Exercise description
Rewrite the piece on adoptees and change from "Do Adoptees Struggle" to "Real families answer.", swapping "adopted children" for "adopted kids".

──────── Text ────────

Do Adoptees Struggle with Change and Transition?

"In your experience, do adopted children have an especially hard time with transitions and change?" Real families answer.

effects of adoption on adoptees

Tough Transitions

“My daughter has greater difficulties with transitions than her friends who were born into their families. If we know a transition is coming, we prepare. During the last week of school, she takes her camera to school and adds good-bye pages to her lifebook. When we moved, she put names, addresses, and phone numbers in a book, and she continues to write and send e-mails to her friends.”
The Price Family, Indiana

“Our older daughter, who is nearly seven, takes change in stride. But our younger daughter, who is three-and-a-half, does not deal well with change. A new teacher, a move to a new home, or taking a different route home from day care invariably upsets her. We have tried to introduce change here and there to show that it does not have to be bad. Now, when we take a detour, she will point it out to us, but she will not dwell on it for weeks.”
Shannon Bringolf, Athens, Illinois

“When I went to put my daughter to bed after the last day of second grade, I found her tearful. To her, finishing another year of school meant she was growing up; she told me she didn’t want to grow up and leave home. I do think she is more sensitive than many of her peers. What helped? Nothing more than the passage of time, getting into the summer routine, and talking things over.”
Cindy Leach, Strongsville, Ohio

“To all appearances, my almost-six-year-old daughter seems to handle transitions well. But over the years, I have come to wonder if her response is a bit too stoic and have observed how she disconnects from those from whom she will be separating—by reclaiming toys, starting an argument, refusing to say goodbye, or saying things like she’s not my friend any more, anyway.”

──────── Data block ────────

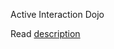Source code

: Active Interaction Dojo

Read [description](https://docs.google.com/presentation/d/1AHYLSvHAUxta52PiAhQZ7-2bgU5iVSLJWf0UOzo1KCQ/edit#slide=id.ge1127f89b_0_6)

────────

Written answer
Do Adoptees Struggle with Change and Transition?

"In your experience, do adopted kids have an especially hard time with transitions and change?" Real families answer.